As this external training offering grows, Green Light has established a sub-division purely dedicated to training, which will sit alongside Green Light Pharmacy and Travel Health under the wider banner of Green Light Healthcare Limited. The rebranding, says John, “avoids confusion” and reflects the company’s position as “a health and social care company”.

Holistic pharmacy

Green Light demonstrates its commitment to the local communities it serves through its involvement with various voluntary organisations.

For example, the Euston branch is the starting point for health walks around Regents Park run through the Walking for Health programme, with several staff members trained as walk leaders.
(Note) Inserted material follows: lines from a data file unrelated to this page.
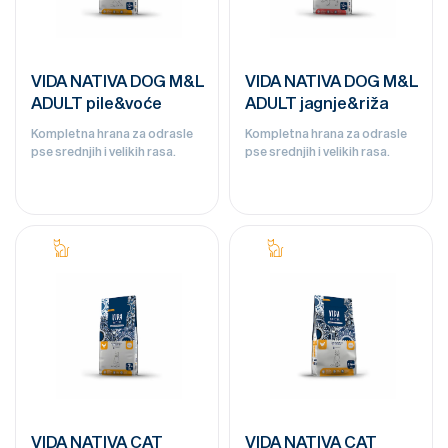
VIDA NATIVA DOG M&L
VIDA NATIVA DOG M&L
ADULT pile&voće
ADULT jagnje&riža
Kompletna hrana za odrasle
Kompletna hrana za odrasle
pse srednjih i velikih rasa.
pse srednjih i velikih rasa.
VIDA NATIVA CAT
VIDA NATIVA CAT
For the last ten years, the pharmacy has also been holding healthy living workshops in both English and Bengali to local groups in the seminar room. In addition, the company is getting involved with a ‘social prescribing’ pilot project run by the Bromley-by-Bow Centre, which signposts people to various services to help address the wider determinants of health, such as employment, finance and housing issues.

“We are an holistic pharmacy,” explains John. “We strive to 'put community back into pharmacy'. We need to understand that we are part of the community and to know what other organisations in the community are doing.”

All Green Light Pharmacies are currently going through the process of becoming accredited healthy living pharmacies (HLPs). John believes that the HLP initiative “formalises what (Green Light) has been doing for 15 years” and provides “a good benchmark” for delivering public health services.

Green Light’s newest pharmacies in Harrow and Victoria will gradually be transformed to bring their branding, services and ethos in line with the company’s other branches.

However, John insists it will not be a rushed process: “Sometimes it is best to take stock and consider what is best for the community. It takes the public roughly two years to realise that a pharmacy is practising a little differently and our new staff have to get to know our practice model. We are in no hurry; we are growing organically.”